When the revered 1890 state Constitution was written, it was in the era of the progressive movement. The mood was anti-corporation, distrustful of big business. Corporations were limited to $1 million, child labor laws, though opposed by the cotton and lumber mills, were enacted, even before the feds did it. Unions were respected.
My, how things have changed in this state. We still have the same constitution – if in name only. But the once-hated corporate interests have turned Mississippi’s governance upside-down. They now control the state’s leadership and set the tax structure, seeing to it that income taxes are kept low, and consumers carry 80 percent of the tax load. Business-industry lobbyists swarm legislative corridors.

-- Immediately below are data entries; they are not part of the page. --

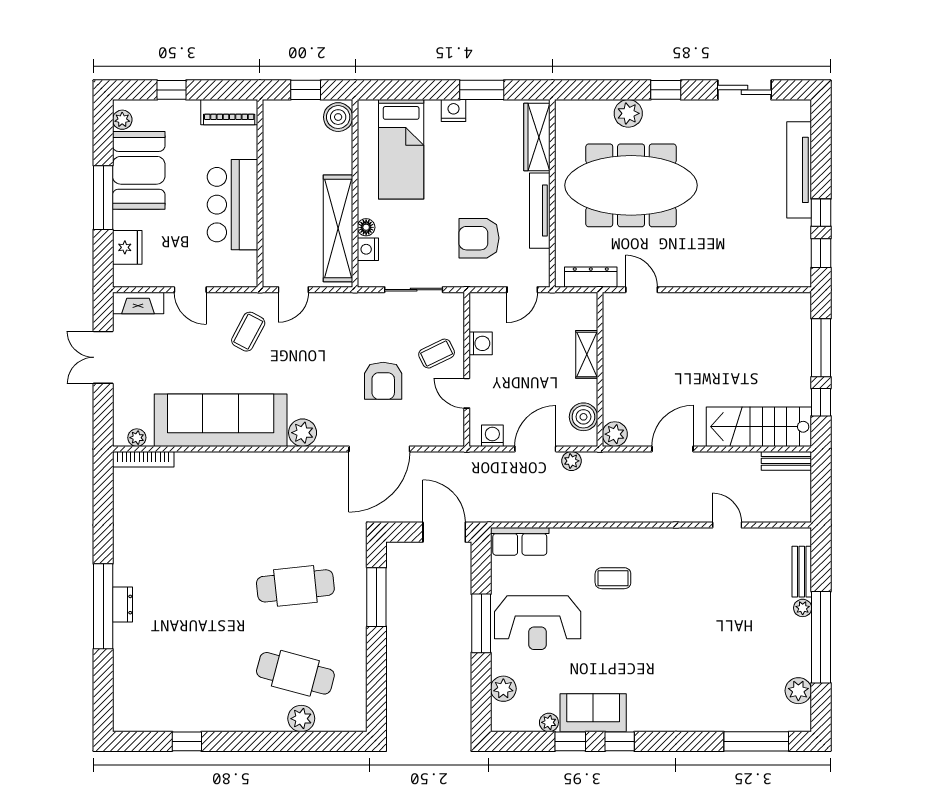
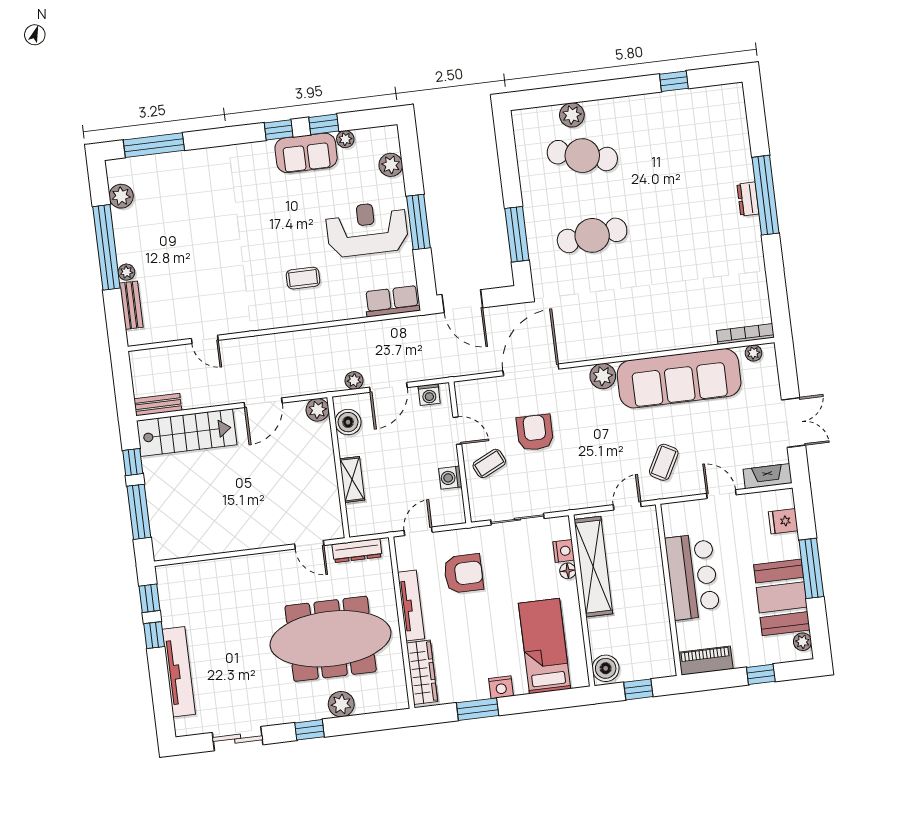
fridge: (127, 247) -> (783, 521), width x0.72

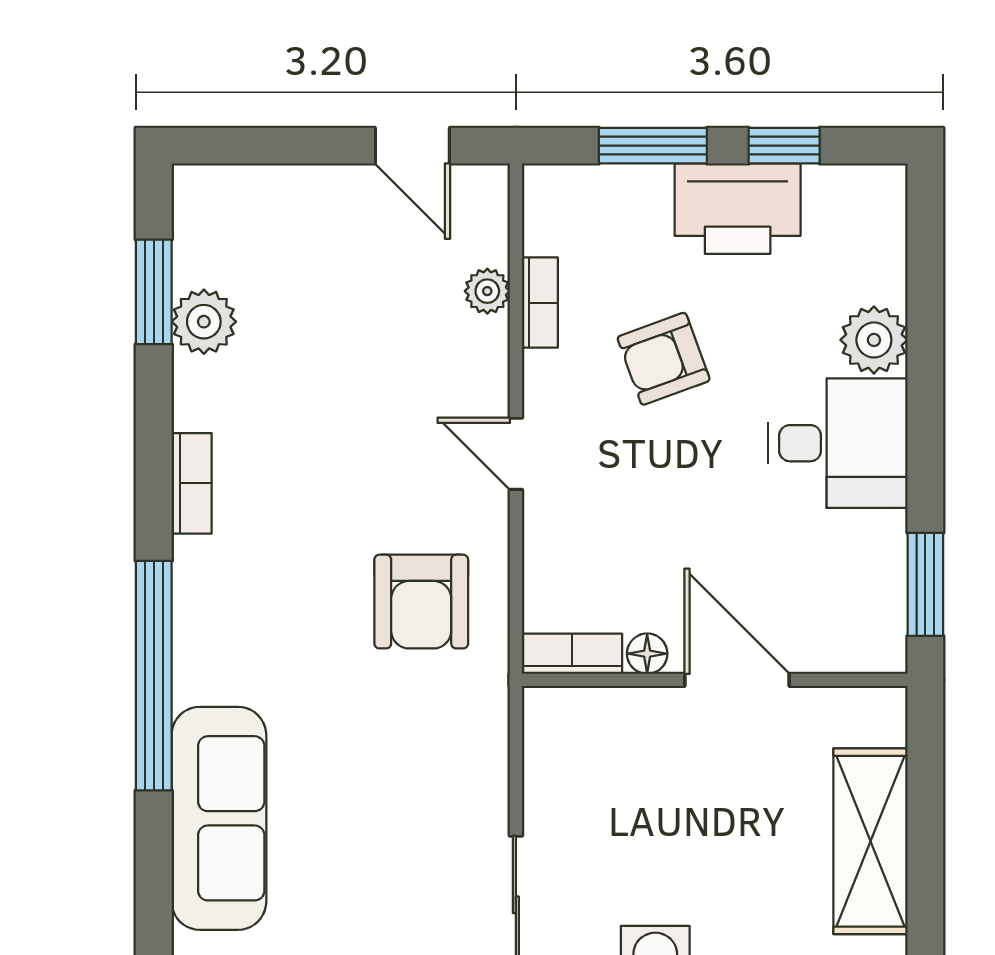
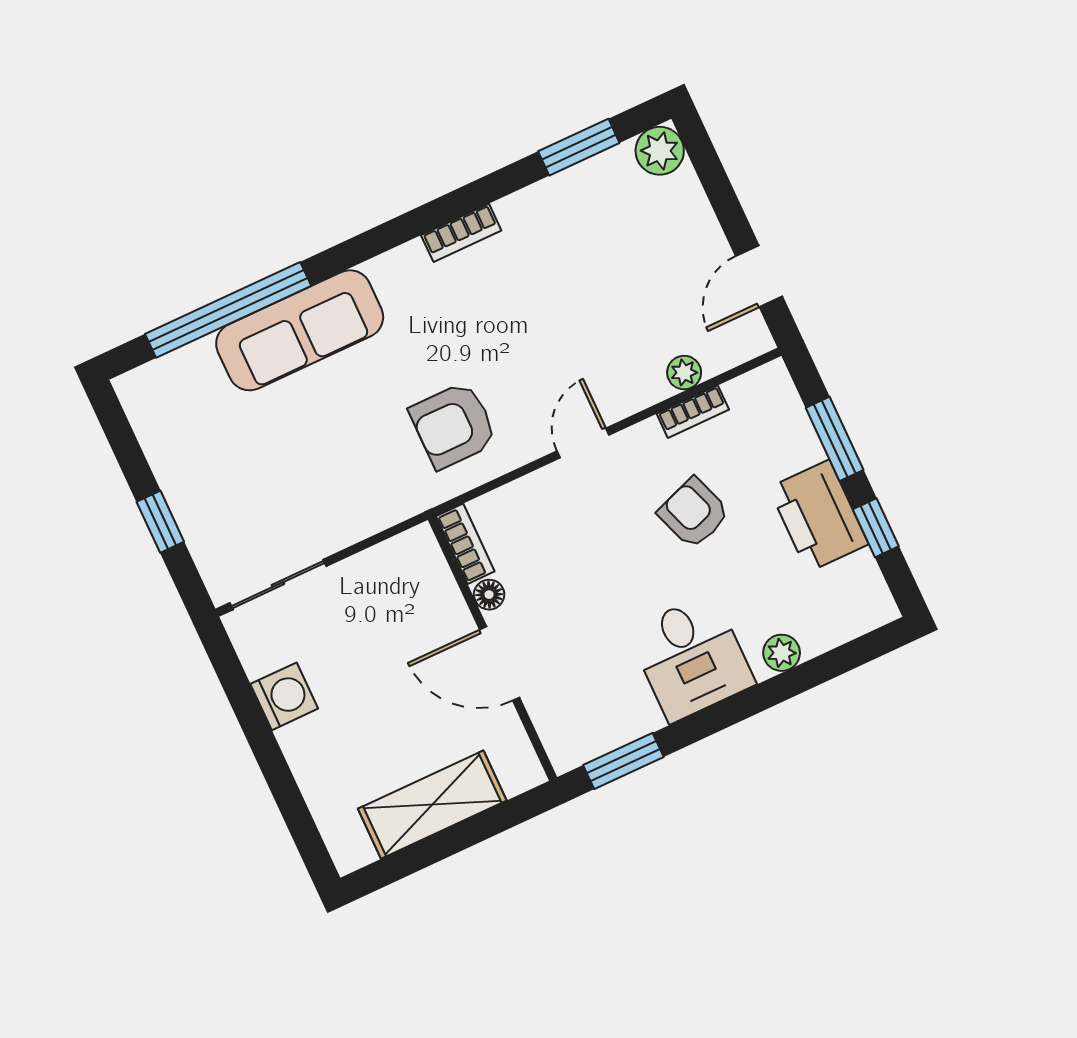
plant: (204, 322) -> (660, 151), moved
plant: (874, 340) -> (782, 653), width x0.73, depth x0.73
window: (154, 676) -> (228, 310), moved
door: (737, 680) -> (500, 664), swing flipped
sofa: (219, 818) -> (300, 330), moved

Governors are elected because they out-promise contenders on creating new jobs-no matter how much taxpayer money is used to lure business and industry here. New plants are guaranteed they won’t have unions to contend with and laws of equity are capped to limit tort compensation for company negligence.
We pride ourselves on being a strong free enterprise state. But where has it gotten us? We have the nation’s lowest per capita income; we’re last in medical care coverage; government transfer payments are our biggest source of individual income; we’re first only in obesity.
So, what’s the future for this state, a state that has floundered in the backwaters of national economic progress since the Civil War? The kind of leadership we elect must be critical. Might that mean then that a Huey Long someday will amass a black-neck, red-neck coalition in Mississippi and drive the corporate crowd from the temple of governmental power? Think about it.